____ EXCERPTED PASSAGE

As Maia suggests, competition among vendors could be intense in the colonial era, especially in the larger port cities with growing populations and multiple newspapers disseminating messages aimed at consumers. Today’s advertisement came from the Pennsylvania Gazette, arguably the most successful, most significant, and most famous newspaper printed in America in the eighteenth century. It gained prominence under the direction of Benjamin Franklin (though in April 1766 it was operated by David Hall, his junior partner who took over the printing business many years earlier when Franklin retired to pursue other endeavors), making it the newspaper most recognized by general audiences in addition to scholars of early America, print culture, and journalism.

The Pennsylvania Gazette was so successful that it regularly distributed issues comprised of six pages in 1766. All of the other newspapers consulted for the Adverts 250 Project published only four pages per issue, though some occasionally printed a supplement or extraordinary halfsheet. The first and final pages were printed on one side of a broadsheet, the second and third pages on the other side, and then it was folded in half to create a four-page issue.

The Pennsylvania Gazette did the same, but included an additional halfsheet inserted in the issue. Although this gave the Pennsylvania Gazette half again as much space for content, in general most of that extra space was not devoted to news. Instead, it allowed for greater numbers of advertisements. The first four pages included approximately the same balance of news and advertising as in other newspapers, but the halfsheet was often filled exclusively with advertising, as was the case in the issue that included today’s advertisement. That commercial notice appeared on the first page, among several other advertisements, underscoring Maia’s argument: “competition among vendors is certainly not exclusive to our time period.”

________
____ LISTED ENTRIES

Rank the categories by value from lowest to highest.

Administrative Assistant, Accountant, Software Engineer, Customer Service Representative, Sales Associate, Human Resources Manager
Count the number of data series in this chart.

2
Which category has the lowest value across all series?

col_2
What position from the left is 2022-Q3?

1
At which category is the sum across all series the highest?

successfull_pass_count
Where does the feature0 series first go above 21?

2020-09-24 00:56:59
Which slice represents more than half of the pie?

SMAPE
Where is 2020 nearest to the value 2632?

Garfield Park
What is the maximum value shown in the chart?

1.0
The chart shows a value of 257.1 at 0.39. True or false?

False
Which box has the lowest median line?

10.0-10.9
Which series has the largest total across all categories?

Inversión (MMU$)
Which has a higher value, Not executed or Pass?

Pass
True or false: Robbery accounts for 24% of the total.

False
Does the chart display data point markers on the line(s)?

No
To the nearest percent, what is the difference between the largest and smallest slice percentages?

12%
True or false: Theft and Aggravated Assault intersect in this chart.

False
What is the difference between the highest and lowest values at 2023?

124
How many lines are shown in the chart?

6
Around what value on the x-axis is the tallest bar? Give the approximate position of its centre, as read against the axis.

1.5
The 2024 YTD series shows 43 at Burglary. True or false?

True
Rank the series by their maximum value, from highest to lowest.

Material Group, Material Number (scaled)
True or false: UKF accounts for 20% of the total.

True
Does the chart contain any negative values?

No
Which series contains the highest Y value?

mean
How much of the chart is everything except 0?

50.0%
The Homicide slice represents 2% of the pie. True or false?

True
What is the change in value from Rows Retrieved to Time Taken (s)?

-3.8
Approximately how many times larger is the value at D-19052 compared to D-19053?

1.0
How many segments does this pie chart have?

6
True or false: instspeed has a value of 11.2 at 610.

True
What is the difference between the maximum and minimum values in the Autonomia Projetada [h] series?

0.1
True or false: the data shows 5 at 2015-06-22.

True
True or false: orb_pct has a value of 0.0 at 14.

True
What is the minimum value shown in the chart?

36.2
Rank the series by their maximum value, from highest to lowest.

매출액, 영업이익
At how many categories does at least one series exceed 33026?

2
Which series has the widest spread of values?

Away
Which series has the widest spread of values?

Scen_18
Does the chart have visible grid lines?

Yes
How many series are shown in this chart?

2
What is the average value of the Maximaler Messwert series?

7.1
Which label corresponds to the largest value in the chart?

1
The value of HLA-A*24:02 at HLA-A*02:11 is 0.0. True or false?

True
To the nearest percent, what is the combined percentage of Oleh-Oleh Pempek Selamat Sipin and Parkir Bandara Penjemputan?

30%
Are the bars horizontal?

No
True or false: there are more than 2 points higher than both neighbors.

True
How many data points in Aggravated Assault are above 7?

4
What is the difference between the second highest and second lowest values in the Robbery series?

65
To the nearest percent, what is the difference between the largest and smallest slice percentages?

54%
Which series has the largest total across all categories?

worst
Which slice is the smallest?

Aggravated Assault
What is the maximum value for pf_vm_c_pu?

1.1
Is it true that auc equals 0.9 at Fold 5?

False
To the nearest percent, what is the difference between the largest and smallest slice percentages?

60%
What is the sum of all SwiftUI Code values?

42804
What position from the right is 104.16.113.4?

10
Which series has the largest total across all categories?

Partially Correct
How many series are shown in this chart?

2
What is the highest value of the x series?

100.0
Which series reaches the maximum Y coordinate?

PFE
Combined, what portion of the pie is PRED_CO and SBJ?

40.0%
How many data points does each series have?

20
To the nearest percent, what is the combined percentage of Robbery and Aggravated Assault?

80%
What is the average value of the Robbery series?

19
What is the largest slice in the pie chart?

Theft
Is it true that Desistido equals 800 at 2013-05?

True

________

* _DESCRIPTION OF THE TASK_:
Reproduce the portion of the passage on the Pennsylvania Gazette above that begins at "The Pennsylvania Gazette was" and stops after "a four-page issue.".

* _WORKED SOLUTION_:
The Pennsylvania Gazette was so successful that it regularly distributed issues comprised of six pages in 1766. All of the other newspapers consulted for the Adverts 250 Project published only four pages per issue, though some occasionally printed a supplement or extraordinary halfsheet. The first and final pages were printed on one side of a broadsheet, the second and third pages on the other side, and then it was folded in half to create a four-page issue.